En 1748, Leonhard Euler publicó una identidad que conectaba cinco números fundamentales en una sola expresión: eiπ + 1 = 0. El número e, base del crecimiento natural. El número π, razón entre la circunferencia y su diámetro. La unidad imaginaria i, que no es más que la raíz cuadrada de menos uno. El uno. El cero. Cinco constantes de campos distintos de las matemáticas, unidas por tres operaciones —suma, multiplicación, exponenciación— en una ecuación sin coeficientes ni adornos.

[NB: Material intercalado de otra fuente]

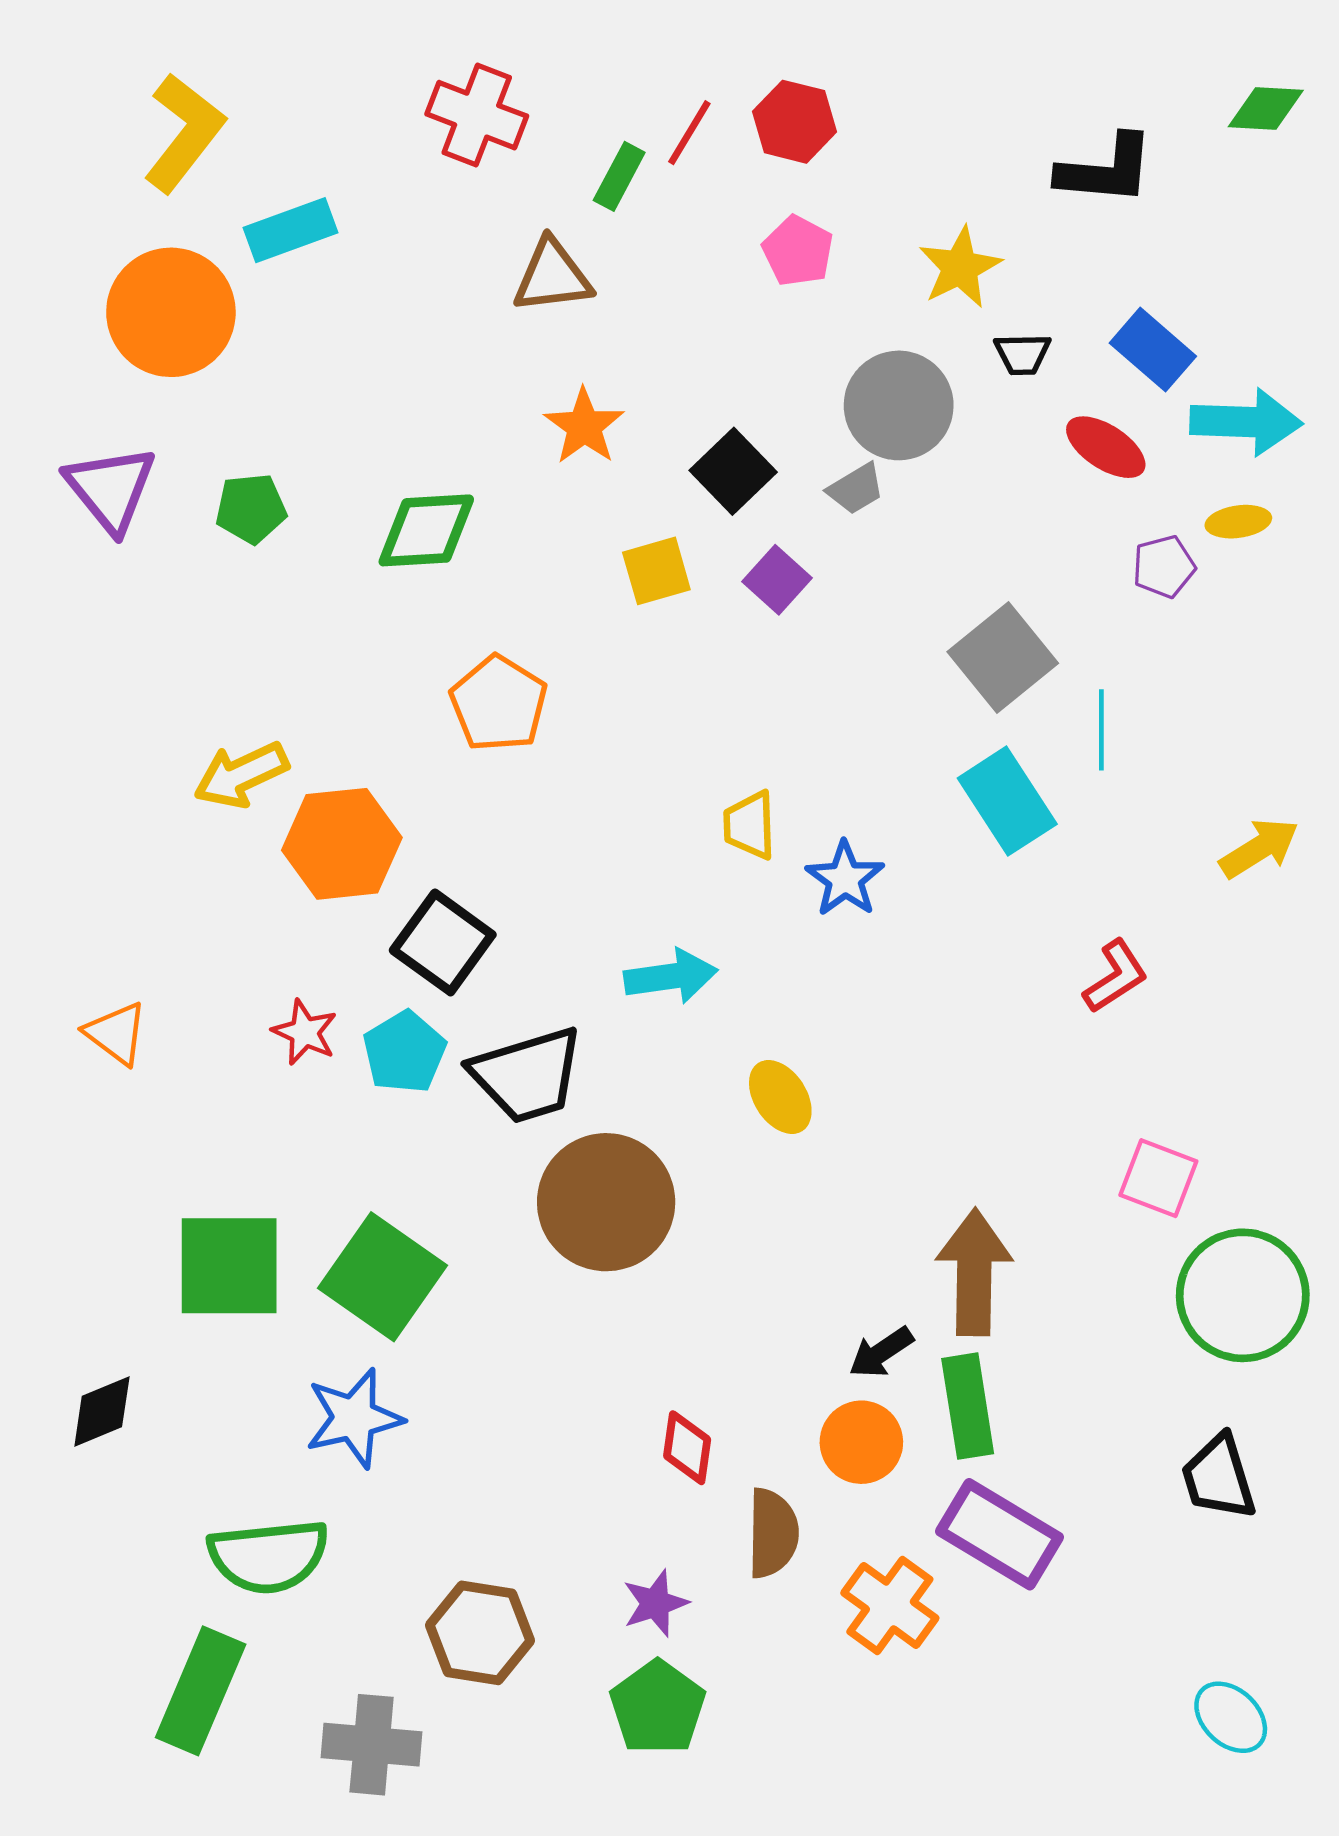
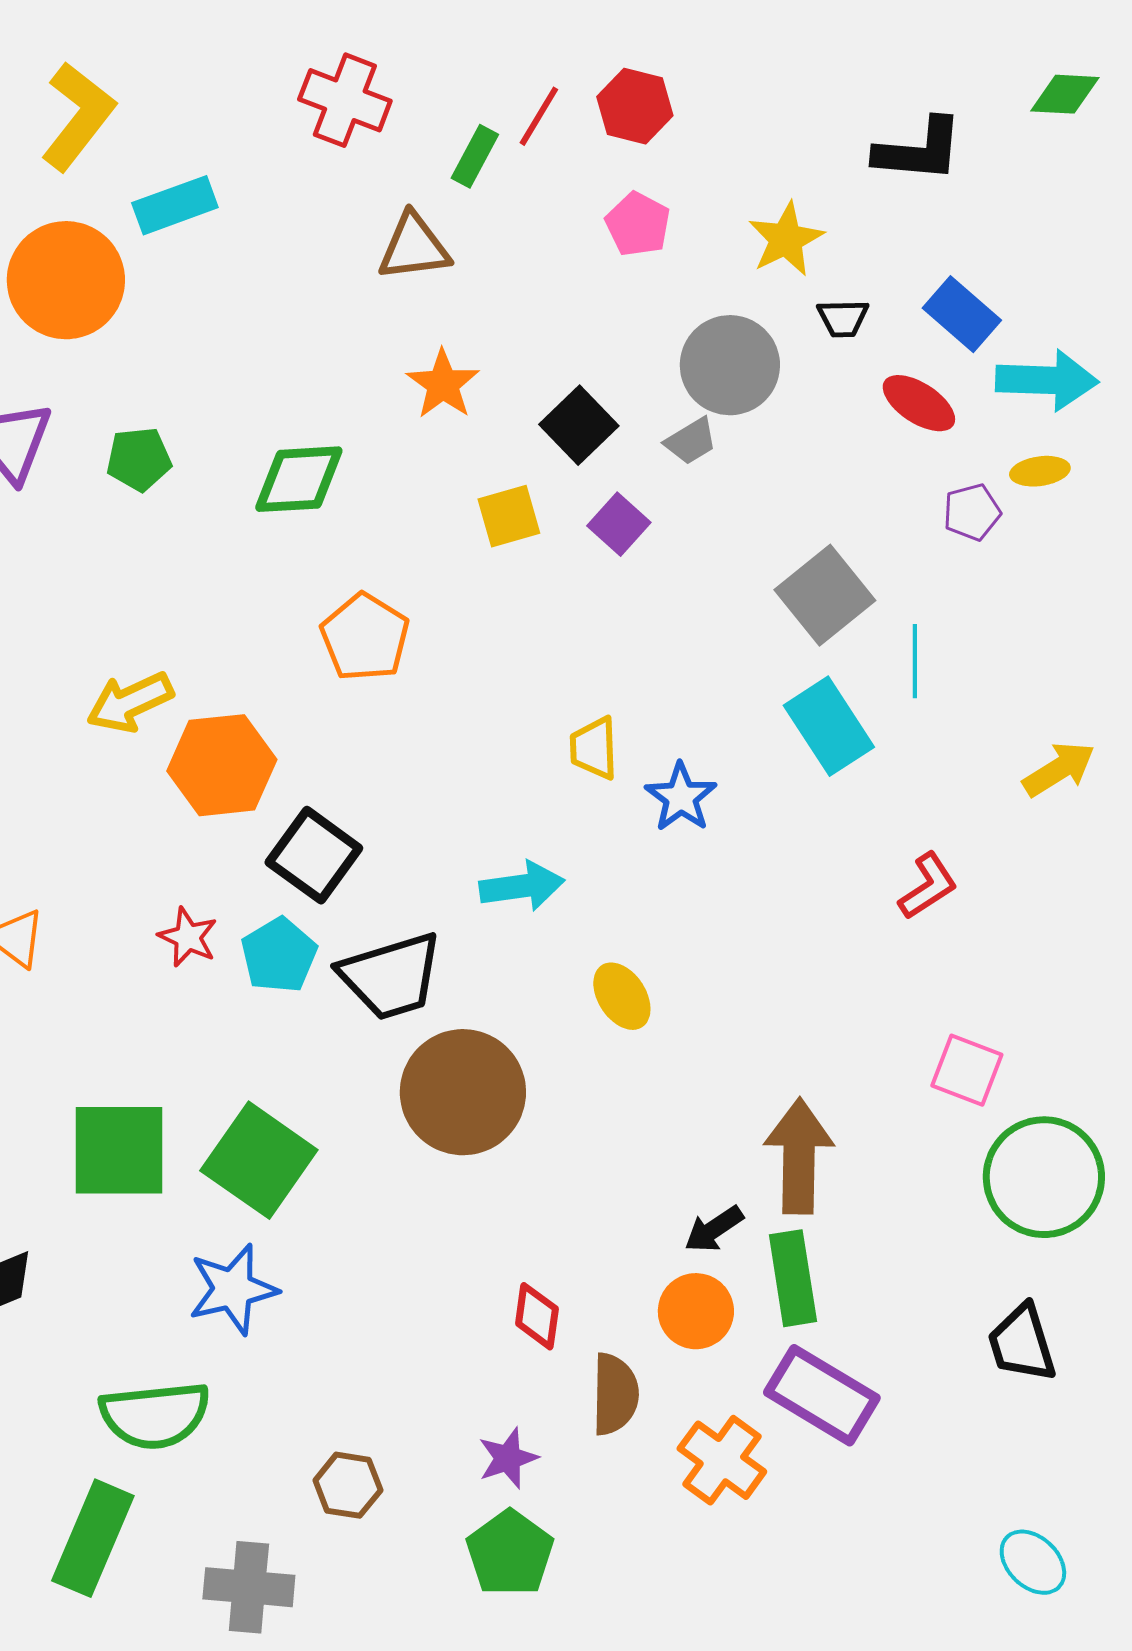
brown hexagon: (480, 1633) -> (348, 1485), size x0.7

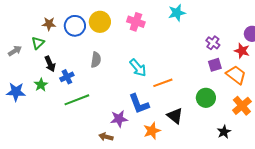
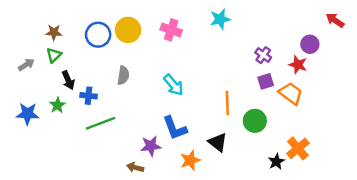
brown star: (49, 24) -> (54, 32), moved
blue cross: (67, 77) -> (89, 96), turned 32
orange line: (163, 83) -> (227, 103), moved, turned -72
orange cross: (242, 106) -> (298, 148), moved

La fórmula es un caso particular de algo más general: eiθ = cos(θ) + i·sen(θ). La ecuación expresa algo concreto y, al mismo tiempo, profundamente contraintuitivo: que la función exponencial, que en el mundo real asociamos con el crecimiento ilimitado —poblaciones que se multiplican, intereses bancarios que se acumulan, reacciones que se aceleran—, cambia por completo de naturaleza cuando se aplica al plano complejo. En lugar de crecer sin freno, se repliega sobre sí misma y empieza a girar, describiendo un movimiento circular perfectamente ordenado. Lo que antes era expansión se convierte en rotación; lo que parecía una tendencia a infinito pasa a ser un ciclo que se repite. En ese giro hay algo más que una curiosidad formal: es la señal de que dos comportamientos que creemos distintos —crecer y oscilar— no son tan ajenos, sino expresiones diferentes de una misma estructura matemática.
El plano complejo
En 1799 un cartógrafo noruego llamado Caspar Wessel publicó un artículo que nadie leyó, y en 1806 un contable ginebrino llamado Jean-Robert Argand publicó otro que casi nadie leyó. Ambos decían lo mismo: si los números reales son una línea horizontal, los números imaginarios pueden ser una línea vertical, y juntos forman un plano. Cada punto de ese plano es un número complejo a + bi: la parte real marca la posición horizontal, la imaginaria la vertical.